PROBLEM REQUIREMENTS
Please restate, word for word, each line from the one containing "G01X620459Y-1016203D03*" through the end of the entries below.

[Records drawn from a dataset]
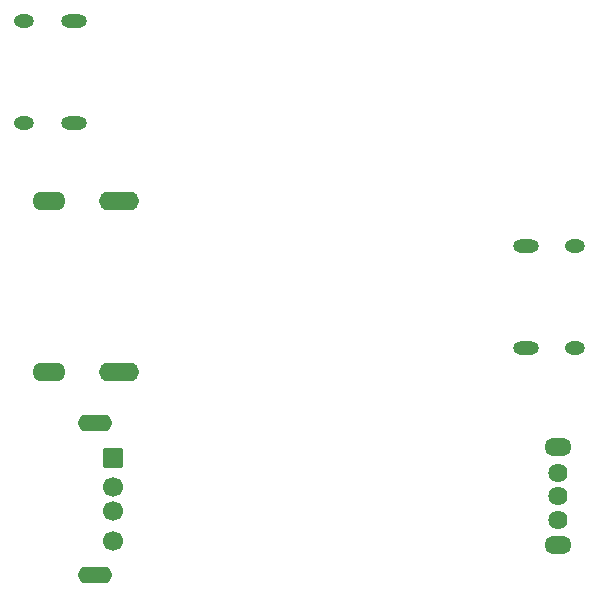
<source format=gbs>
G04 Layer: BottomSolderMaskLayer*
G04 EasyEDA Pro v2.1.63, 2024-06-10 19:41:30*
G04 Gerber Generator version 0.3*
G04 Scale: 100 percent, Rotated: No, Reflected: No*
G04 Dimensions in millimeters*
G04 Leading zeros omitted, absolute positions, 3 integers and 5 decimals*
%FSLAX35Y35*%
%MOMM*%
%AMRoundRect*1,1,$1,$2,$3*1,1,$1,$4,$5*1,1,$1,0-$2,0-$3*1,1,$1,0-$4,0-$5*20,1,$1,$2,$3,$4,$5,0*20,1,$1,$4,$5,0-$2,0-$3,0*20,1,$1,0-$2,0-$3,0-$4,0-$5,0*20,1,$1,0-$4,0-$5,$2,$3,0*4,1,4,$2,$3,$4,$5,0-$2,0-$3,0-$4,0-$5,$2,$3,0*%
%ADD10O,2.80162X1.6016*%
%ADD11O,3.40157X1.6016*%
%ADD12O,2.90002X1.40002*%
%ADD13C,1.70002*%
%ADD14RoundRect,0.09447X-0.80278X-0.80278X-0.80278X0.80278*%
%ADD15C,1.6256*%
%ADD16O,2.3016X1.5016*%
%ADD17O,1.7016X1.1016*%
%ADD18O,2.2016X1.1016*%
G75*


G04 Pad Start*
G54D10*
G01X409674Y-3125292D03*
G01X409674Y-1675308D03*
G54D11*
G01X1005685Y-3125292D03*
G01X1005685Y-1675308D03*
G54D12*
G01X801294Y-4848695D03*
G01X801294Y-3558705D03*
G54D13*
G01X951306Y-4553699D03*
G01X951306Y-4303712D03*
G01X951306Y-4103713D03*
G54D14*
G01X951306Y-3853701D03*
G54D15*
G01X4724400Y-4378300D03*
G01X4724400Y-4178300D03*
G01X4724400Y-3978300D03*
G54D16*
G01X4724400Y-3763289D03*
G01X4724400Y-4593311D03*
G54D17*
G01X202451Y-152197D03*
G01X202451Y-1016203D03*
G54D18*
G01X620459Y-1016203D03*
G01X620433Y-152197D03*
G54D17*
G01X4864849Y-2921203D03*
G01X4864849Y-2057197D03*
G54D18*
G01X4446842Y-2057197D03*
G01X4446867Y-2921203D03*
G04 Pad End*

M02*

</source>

TASK RESPONSE
G01X620459Y-1016203D03*
G01X620433Y-152197D03*
G54D17*
G01X4864849Y-2921203D03*
G01X4864849Y-2057197D03*
G54D18*
G01X4446842Y-2057197D03*
G01X4446867Y-2921203D03*
G04 Pad End*

M02*

</source>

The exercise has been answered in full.